- [EXERCISE MATERIAL]
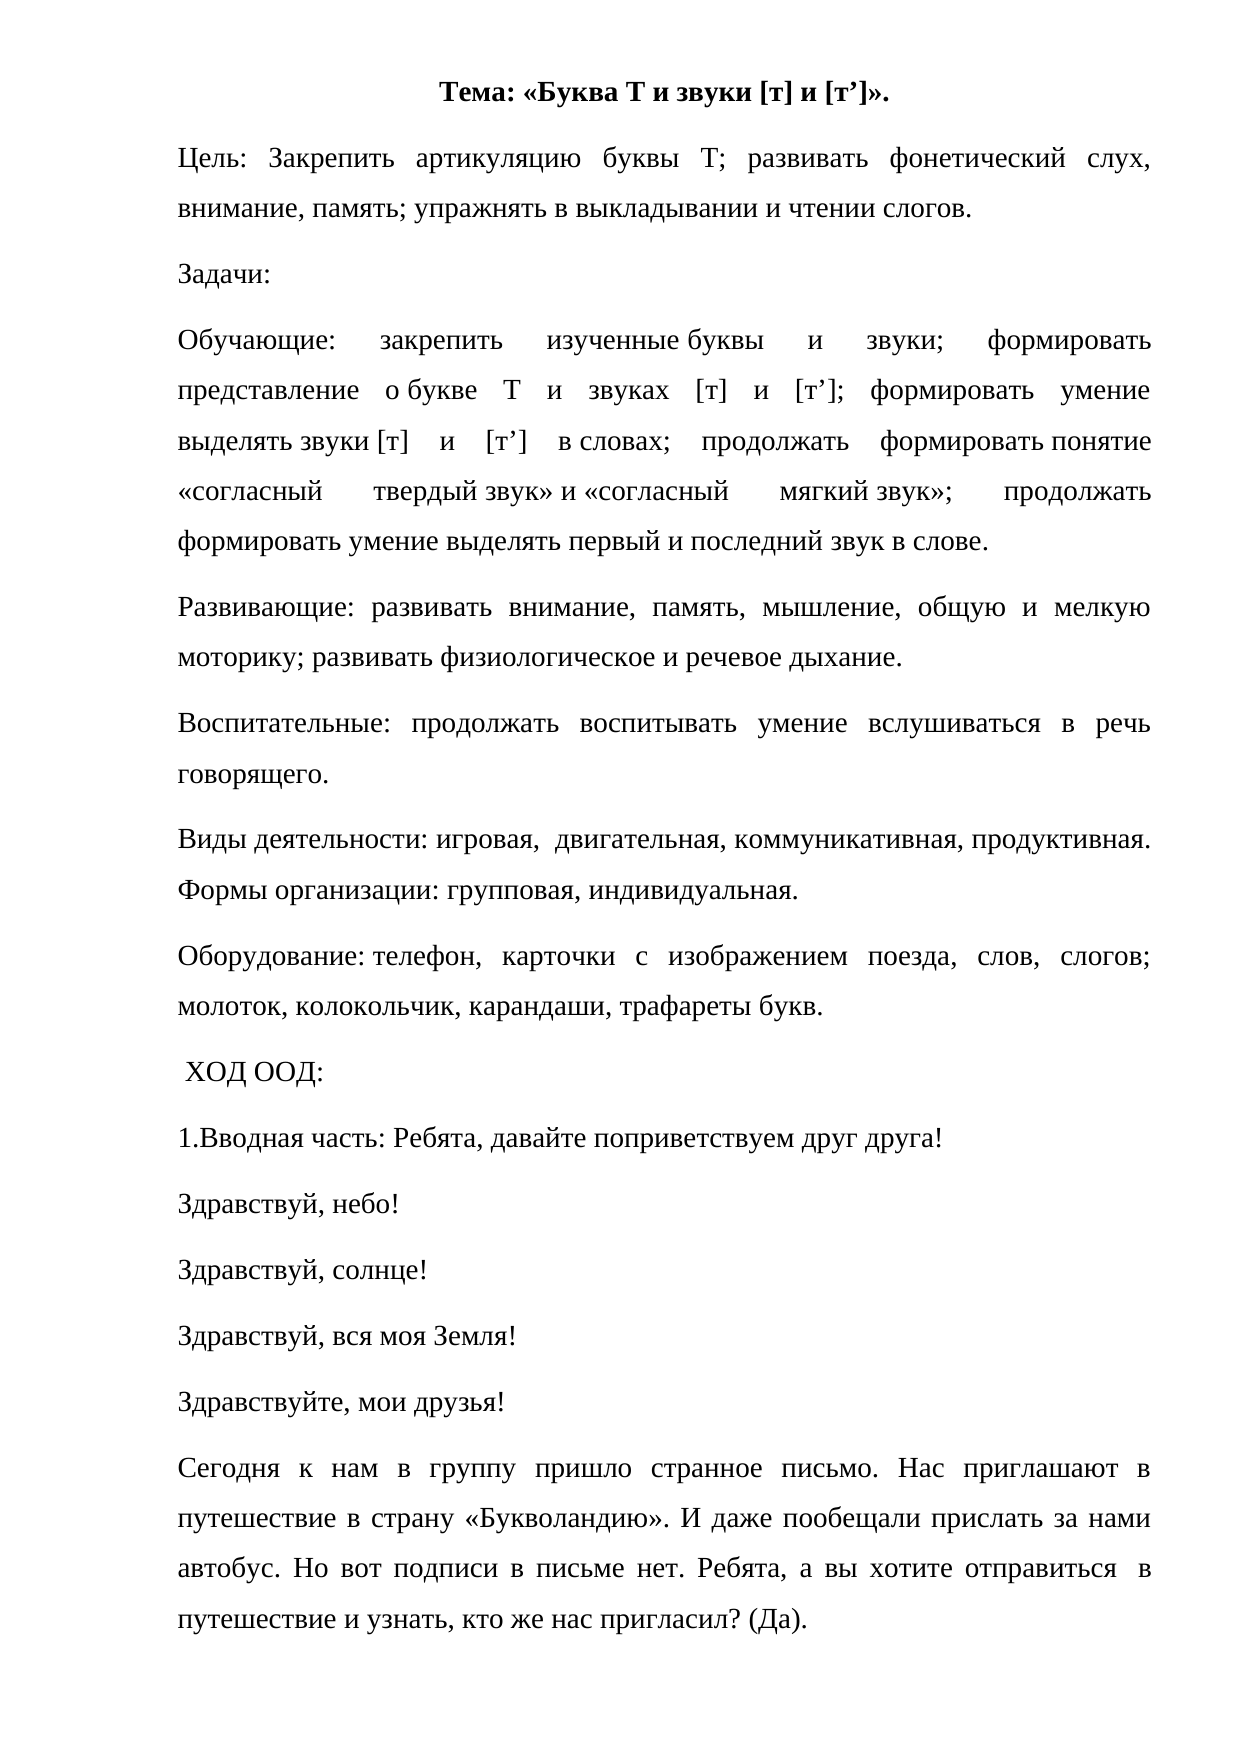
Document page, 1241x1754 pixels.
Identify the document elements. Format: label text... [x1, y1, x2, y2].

text ХОД ООД: [177, 1054, 1152, 1088]
text Оборудование: телефон, карточки с изображением поезда, слов, слогов; молоток, колокольчик, карандаши, трафареты букв. [177, 938, 1152, 1022]
text Цель: Закрепить артикуляцию буквы Т; развивать фонетический слух, внимание, память; упражнять в выкладывании и чтении слогов. [177, 140, 1152, 224]
text Воспитательные: продолжать воспитывать умение вслушиваться в речь говорящего. [177, 705, 1152, 789]
text Обучающие: закрепить изученные буквы и звуки; формировать представление о букве Т и звуках [т] и [т’]; формировать умение выделять звуки [т] и [т’] в словах; продолжать формировать понятие «согласный твердый звук» и «согласный мягкий звук»; продолжать формировать умение выделять первый и последний звук в слове. [177, 322, 1152, 557]
text Сегодня к нам в группу пришло странное письмо. Нас приглашают в путешествие в страну «Букволандию». И даже пообещали прислать за нами автобус. Но вот подписи в письме нет. Ребята, а вы хотите отправиться в путешествие и узнать, кто же нас пригласил? (Да). [177, 1450, 1152, 1634]
text Здравствуй, небо! [177, 1186, 1152, 1219]
text Здравствуй, солнце! [177, 1252, 1152, 1286]
text Задачи: [177, 256, 1152, 289]
text Развивающие: развивать внимание, память, мышление, общую и мелкую моторику; развивать физиологическое и речевое дыхание. [177, 589, 1152, 673]
text Виды деятельности: игровая, двигательная, коммуникативная, продуктивная. Формы организации: групповая, индивидуальная. [177, 822, 1152, 906]
text 1.Вводная часть: Ребята, давайте поприветствуем друг друга! [177, 1120, 1152, 1154]
text Здравствуй, вся моя Земля! [177, 1318, 1152, 1351]
text Здравствуйте, мои друзья! [177, 1384, 1152, 1417]
text Тема: «Буква Т и звуки [т] и [т’]». [177, 74, 1152, 107]
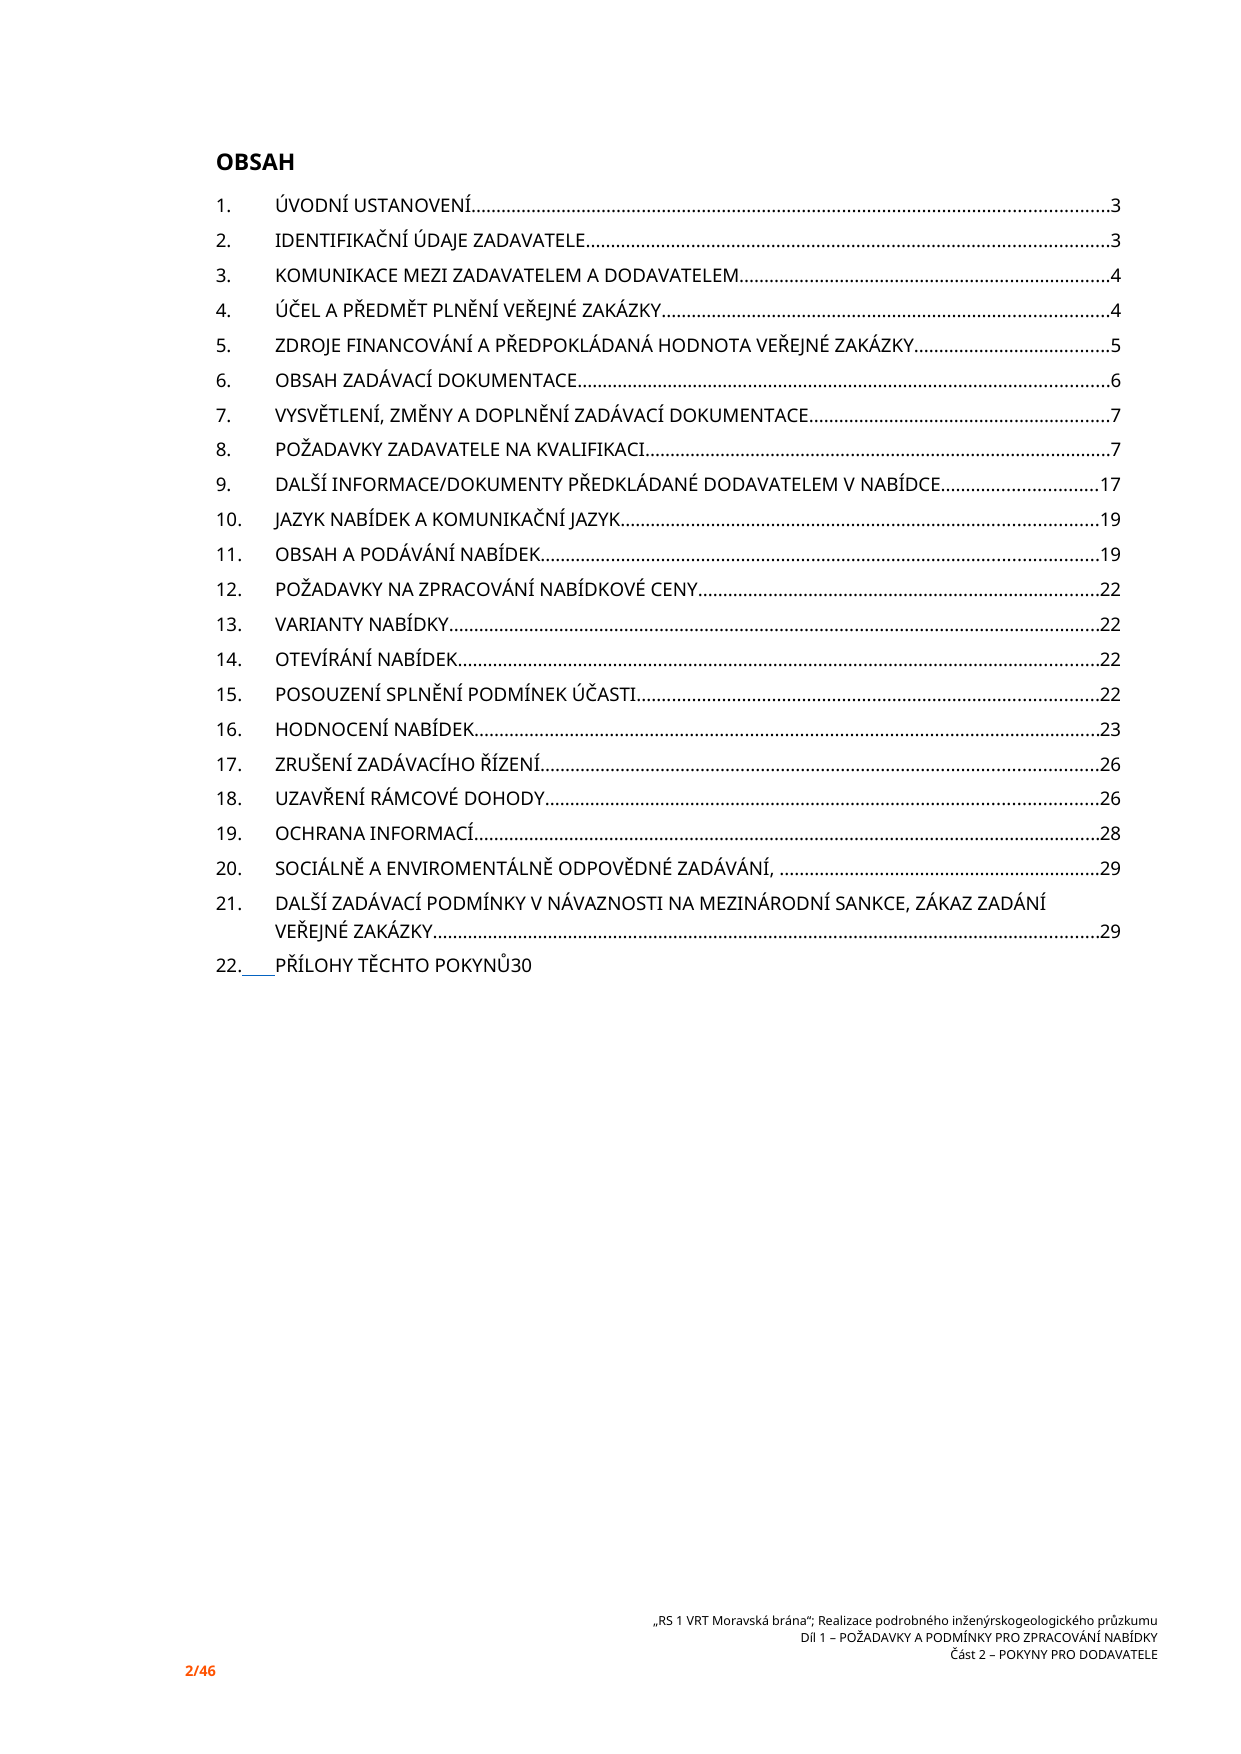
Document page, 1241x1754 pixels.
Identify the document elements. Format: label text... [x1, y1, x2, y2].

text 1. ÚVODNÍ USTANOVENÍ 3 [216, 192, 1122, 218]
text 15. POSOUZENÍ SPLNĚNÍ PODMÍNEK ÚČASTI 22 [216, 681, 1122, 707]
text 14. OTEVÍRÁNÍ NABÍDEK 22 [216, 646, 1122, 672]
text 6. OBSAH ZADÁVACÍ DOKUMENTACE 6 [216, 367, 1122, 392]
text 4. ÚČEL a PŘEDMĚT PLNĚNÍ VEŘEJNÉ ZAKÁZKY 4 [216, 297, 1122, 323]
text 11. OBSAH a PODÁVÁNÍ NABÍDEK 19 [216, 541, 1122, 567]
text 19. OCHRANA INFORMACÍ 28 [216, 821, 1122, 846]
text 5. ZDROJE FINANCOVÁNÍ a PŘEDPOKLÁDANÁ HODNOTA VEŘEJNÉ ZAKÁZKY 5 [216, 332, 1122, 358]
text 16. HODNOCENÍ NABÍDEK 23 [216, 716, 1122, 741]
text 20. SOCIÁLNĚ A ENVIROMENTÁLNĚ ODPOVĚDNÉ ZADÁVÁNÍ, 29 [216, 856, 1122, 881]
text 22. PŘÍLOHY TĚCHTO POKYNŮ 30 [216, 953, 1122, 978]
text 21. DALŠÍ ZADÁVACÍ PODMÍNKY V NÁVAZNOSTI NA MEZINÁRODNÍ SANKCE, ZÁKAZ ZADÁNÍ VEŘEJNÉ ZAKÁZKY 29 [216, 890, 1122, 944]
text 3. KOMUNIKACE MEZI ZADAVATELEM a DODAVATELEM 4 [216, 262, 1122, 288]
text 2. IDENTIFIKAČNÍ ÚDAJE ZADAVATELE 3 [216, 227, 1122, 253]
text 18. UZAVŘENÍ Rámcové dohody 26 [216, 786, 1122, 811]
text 9. DALŠÍ INFORMACE/DOKUMENTY PŘEDKLÁDANÉ DODAVATELEM v NABÍDCE 17 [216, 472, 1122, 497]
text 7. VYSVĚTLENÍ, ZMĚNY a DOPLNĚNÍ ZADÁVACÍ DOKUMENTACE 7 [216, 402, 1122, 427]
text 17. ZRUŠENÍ ZADÁVACÍHO ŘÍZENÍ 26 [216, 751, 1122, 776]
text 10. JAZYK NABÍDEK A KOMUNIKAČNÍ JAZYK 19 [216, 507, 1122, 532]
text 8. POŽADAVKY ZADAVATELE NA KVALIFIKACI 7 [216, 437, 1122, 462]
text Obsah [216, 146, 1122, 177]
text 12. POŽADAVKY NA ZPRACOVÁNÍ NABÍDKOVÉ CENY 22 [216, 576, 1122, 602]
text 13. VARIANTY NABÍDKY 22 [216, 611, 1122, 637]
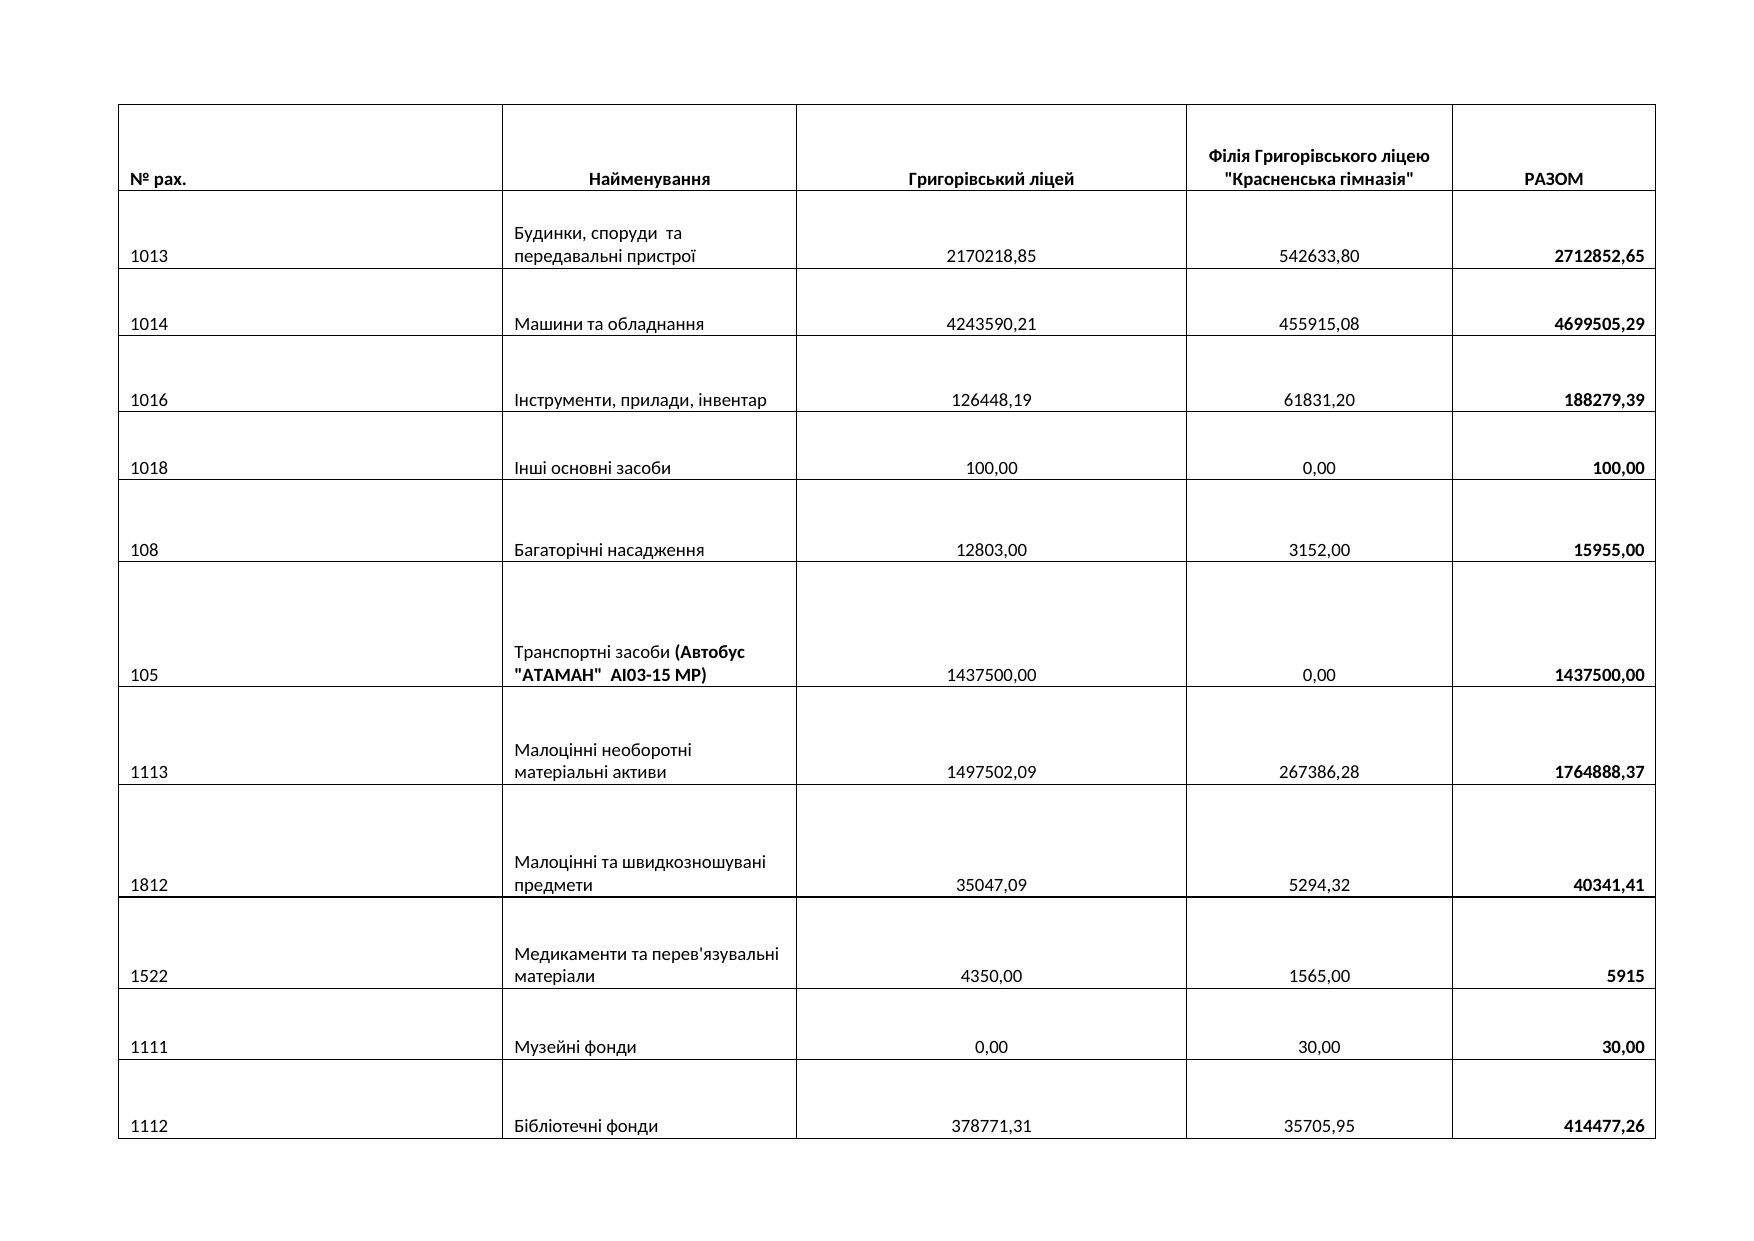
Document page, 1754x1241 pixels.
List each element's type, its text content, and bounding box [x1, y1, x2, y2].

- [WHAT IS EXPECTED] Without altering anything, output all the lines above but none of the images.

- [EXPECTED OUTPUT]
Document page, 1241x1754 pixels.
Identify the document elements. Format: label text... [x1, y1, x2, y2].

text ХОД ООД: [177, 1054, 1152, 1088]
text Оборудование: телефон, карточки с изображением поезда, слов, слогов; молоток, колокольчик, карандаши, трафареты букв. [177, 938, 1152, 1022]
text Цель: Закрепить артикуляцию буквы Т; развивать фонетический слух, внимание, память; упражнять в выкладывании и чтении слогов. [177, 140, 1152, 224]
text Воспитательные: продолжать воспитывать умение вслушиваться в речь говорящего. [177, 705, 1152, 789]
text Обучающие: закрепить изученные буквы и звуки; формировать представление о букве Т и звуках [т] и [т’]; формировать умение выделять звуки [т] и [т’] в словах; продолжать формировать понятие «согласный твердый звук» и «согласный мягкий звук»; продолжать формировать умение выделять первый и последний звук в слове. [177, 322, 1152, 557]
text Сегодня к нам в группу пришло странное письмо. Нас приглашают в путешествие в страну «Букволандию». И даже пообещали прислать за нами автобус. Но вот подписи в письме нет. Ребята, а вы хотите отправиться в путешествие и узнать, кто же нас пригласил? (Да). [177, 1450, 1152, 1634]
text Здравствуй, небо! [177, 1186, 1152, 1219]
text Здравствуй, солнце! [177, 1252, 1152, 1286]
text Задачи: [177, 256, 1152, 289]
text Развивающие: развивать внимание, память, мышление, общую и мелкую моторику; развивать физиологическое и речевое дыхание. [177, 589, 1152, 673]
text Виды деятельности: игровая, двигательная, коммуникативная, продуктивная. Формы организации: групповая, индивидуальная. [177, 822, 1152, 906]
text 1.Вводная часть: Ребята, давайте поприветствуем друг друга! [177, 1120, 1152, 1154]
text Здравствуй, вся моя Земля! [177, 1318, 1152, 1351]
text Здравствуйте, мои друзья! [177, 1384, 1152, 1417]
text Тема: «Буква Т и звуки [т] и [т’]». [177, 74, 1152, 107]
Document page, 1241x1754 pixels.
Identify the document elements. Format: label text... [x1, y1, x2, y2].

text 1. ÚVODNÍ USTANOVENÍ 3 [216, 192, 1122, 218]
text 15. POSOUZENÍ SPLNĚNÍ PODMÍNEK ÚČASTI 22 [216, 681, 1122, 707]
text 14. OTEVÍRÁNÍ NABÍDEK 22 [216, 646, 1122, 672]
text 6. OBSAH ZADÁVACÍ DOKUMENTACE 6 [216, 367, 1122, 392]
text 4. ÚČEL a PŘEDMĚT PLNĚNÍ VEŘEJNÉ ZAKÁZKY 4 [216, 297, 1122, 323]
text 11. OBSAH a PODÁVÁNÍ NABÍDEK 19 [216, 541, 1122, 567]
text 19. OCHRANA INFORMACÍ 28 [216, 821, 1122, 846]
text 5. ZDROJE FINANCOVÁNÍ a PŘEDPOKLÁDANÁ HODNOTA VEŘEJNÉ ZAKÁZKY 5 [216, 332, 1122, 358]
text 16. HODNOCENÍ NABÍDEK 23 [216, 716, 1122, 741]
text 20. SOCIÁLNĚ A ENVIROMENTÁLNĚ ODPOVĚDNÉ ZADÁVÁNÍ, 29 [216, 856, 1122, 881]
text 22. PŘÍLOHY TĚCHTO POKYNŮ 30 [216, 953, 1122, 978]
text 21. DALŠÍ ZADÁVACÍ PODMÍNKY V NÁVAZNOSTI NA MEZINÁRODNÍ SANKCE, ZÁKAZ ZADÁNÍ VEŘEJNÉ ZAKÁZKY 29 [216, 890, 1122, 944]
text 3. KOMUNIKACE MEZI ZADAVATELEM a DODAVATELEM 4 [216, 262, 1122, 288]
text 2. IDENTIFIKAČNÍ ÚDAJE ZADAVATELE 3 [216, 227, 1122, 253]
text 18. UZAVŘENÍ Rámcové dohody 26 [216, 786, 1122, 811]
text 9. DALŠÍ INFORMACE/DOKUMENTY PŘEDKLÁDANÉ DODAVATELEM v NABÍDCE 17 [216, 472, 1122, 497]
text 7. VYSVĚTLENÍ, ZMĚNY a DOPLNĚNÍ ZADÁVACÍ DOKUMENTACE 7 [216, 402, 1122, 427]
text 17. ZRUŠENÍ ZADÁVACÍHO ŘÍZENÍ 26 [216, 751, 1122, 776]
text 10. JAZYK NABÍDEK A KOMUNIKAČNÍ JAZYK 19 [216, 507, 1122, 532]
text 8. POŽADAVKY ZADAVATELE NA KVALIFIKACI 7 [216, 437, 1122, 462]
text Obsah [216, 146, 1122, 177]
text 12. POŽADAVKY NA ZPRACOVÁNÍ NABÍDKOVÉ CENY 22 [216, 576, 1122, 602]
text 13. VARIANTY NABÍDKY 22 [216, 611, 1122, 637]
Document page, 1754x1241 pixels.
List each element's type, its text content, and bounding box [x1, y1, x2, y2].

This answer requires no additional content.